I told her that whatever I wrote was old news and probably wouldn’t help much. She gave me her blog address and I awaited their start.
The modern way to start journeys today is to google the hell out of everything, and then follow up with Yelp, or maybe Snopes. I guess that was the way she found me.
Another cool change is that with a solar cell, you can use a smart phone for navigation and posting to a blog. Of course there are still dead spots on the trek from Mexico to Canada.
I was on her official follow list and I really enjoyed her posts. Particularly when she wrote about the trails that I had previously walked.
Her fiancé posted photos all the way so it was a great vicarious experience. Once, quite by accident, we were only a few miles apart. I was on vacation in Lake Tahoe, and they stopped nearby to reequip. I had quessed that we would be close, but posting online is not the best way to communicate.
I’m writing now because I just learned that they had completed the trail, and she was already working on her new job.
Her last post was more of a reflection, and not a current state of being. Very pensive, and maybe a little sad.
As I read her last blog concerning her hike, I was struck with her words. She had somehow accessed her feelings of confusion, and recognized the strangeness of accepting the end of a long hard journey.

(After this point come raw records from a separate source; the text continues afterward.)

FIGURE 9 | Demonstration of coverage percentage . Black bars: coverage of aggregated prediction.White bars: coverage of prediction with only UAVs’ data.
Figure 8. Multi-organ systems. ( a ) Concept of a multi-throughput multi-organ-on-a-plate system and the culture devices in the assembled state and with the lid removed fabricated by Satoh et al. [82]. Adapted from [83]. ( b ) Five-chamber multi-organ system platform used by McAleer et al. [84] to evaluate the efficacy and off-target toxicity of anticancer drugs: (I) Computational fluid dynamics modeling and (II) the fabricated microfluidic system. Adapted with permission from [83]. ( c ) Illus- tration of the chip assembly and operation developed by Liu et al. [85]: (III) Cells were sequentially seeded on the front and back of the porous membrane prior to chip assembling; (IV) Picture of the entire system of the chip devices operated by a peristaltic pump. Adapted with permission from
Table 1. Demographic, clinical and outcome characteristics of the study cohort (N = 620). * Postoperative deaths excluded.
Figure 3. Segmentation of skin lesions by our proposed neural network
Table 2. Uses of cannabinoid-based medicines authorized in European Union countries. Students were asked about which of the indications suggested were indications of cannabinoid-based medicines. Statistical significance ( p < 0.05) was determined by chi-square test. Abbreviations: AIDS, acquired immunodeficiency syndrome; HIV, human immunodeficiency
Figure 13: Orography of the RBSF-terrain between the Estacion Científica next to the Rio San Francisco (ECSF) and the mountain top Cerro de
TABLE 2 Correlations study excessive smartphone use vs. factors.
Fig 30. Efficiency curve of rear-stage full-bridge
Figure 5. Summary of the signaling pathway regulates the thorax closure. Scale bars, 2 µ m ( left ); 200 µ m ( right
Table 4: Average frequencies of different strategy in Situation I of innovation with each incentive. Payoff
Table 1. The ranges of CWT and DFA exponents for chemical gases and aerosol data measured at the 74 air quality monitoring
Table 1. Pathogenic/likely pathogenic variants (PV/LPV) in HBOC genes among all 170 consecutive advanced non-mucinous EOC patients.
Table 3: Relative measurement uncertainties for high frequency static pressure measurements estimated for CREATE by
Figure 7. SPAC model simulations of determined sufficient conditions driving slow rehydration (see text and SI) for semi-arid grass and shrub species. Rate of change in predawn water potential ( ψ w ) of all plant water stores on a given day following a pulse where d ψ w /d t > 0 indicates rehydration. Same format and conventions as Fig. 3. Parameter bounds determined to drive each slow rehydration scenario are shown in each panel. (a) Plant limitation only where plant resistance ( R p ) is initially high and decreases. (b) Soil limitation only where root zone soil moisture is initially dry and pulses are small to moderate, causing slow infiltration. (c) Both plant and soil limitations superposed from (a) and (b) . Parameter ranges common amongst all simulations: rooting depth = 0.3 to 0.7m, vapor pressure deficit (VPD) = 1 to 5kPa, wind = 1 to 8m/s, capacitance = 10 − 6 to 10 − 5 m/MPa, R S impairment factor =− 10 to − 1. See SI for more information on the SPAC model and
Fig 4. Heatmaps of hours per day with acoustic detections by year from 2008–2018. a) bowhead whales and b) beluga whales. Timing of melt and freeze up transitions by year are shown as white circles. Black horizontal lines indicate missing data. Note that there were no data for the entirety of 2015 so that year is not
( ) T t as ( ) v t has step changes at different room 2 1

Part of what occurs in communicating is to clear the mind, sweep the cobwebs to get things in the open. Another part, as the reader, is to see if there are issues in your own life that connect.
I like it when the words are found and the knot in my own brain unwinds. Thank you Tandem Trekking for a remarkable season!
From her blog…
“The trail already feels very distant, like a dream or another life. The stories are becoming canonized as I tell them over and over again, they are becoming part of the fabric of who I am. But the actual emotions of the trail still feel very far away. I feel like they are in there, flitting around, waiting to pour out in some unexpected moment. The choice is if I just wait and let them surface when they will or force them out. Do I take a quiet hike by myself and face them on some mountain top? Or do I wait until I am overwhelmed by them standing in line at the grocery store. What are they? Will I realize I am happy or sad? Will I want to go back? Right now I just feel this deep gnawing void where my emotions should be. I feel cold and closed up and foggy. And sometimes I get glimpses of the trail, as if it were a friend I used to hang out with but whom I don’t see anymore. Good times and bad times flash through my head and my heart. My body feels healed but my soul is more confused than ever. It is funny that many people think that by going on the hike they will sort all these things out and it seems like when I got hiking I just mix it all up again. And so even though I am off trail I continue to struggle with the path I walk. Clearly this is a dark way to end this post.”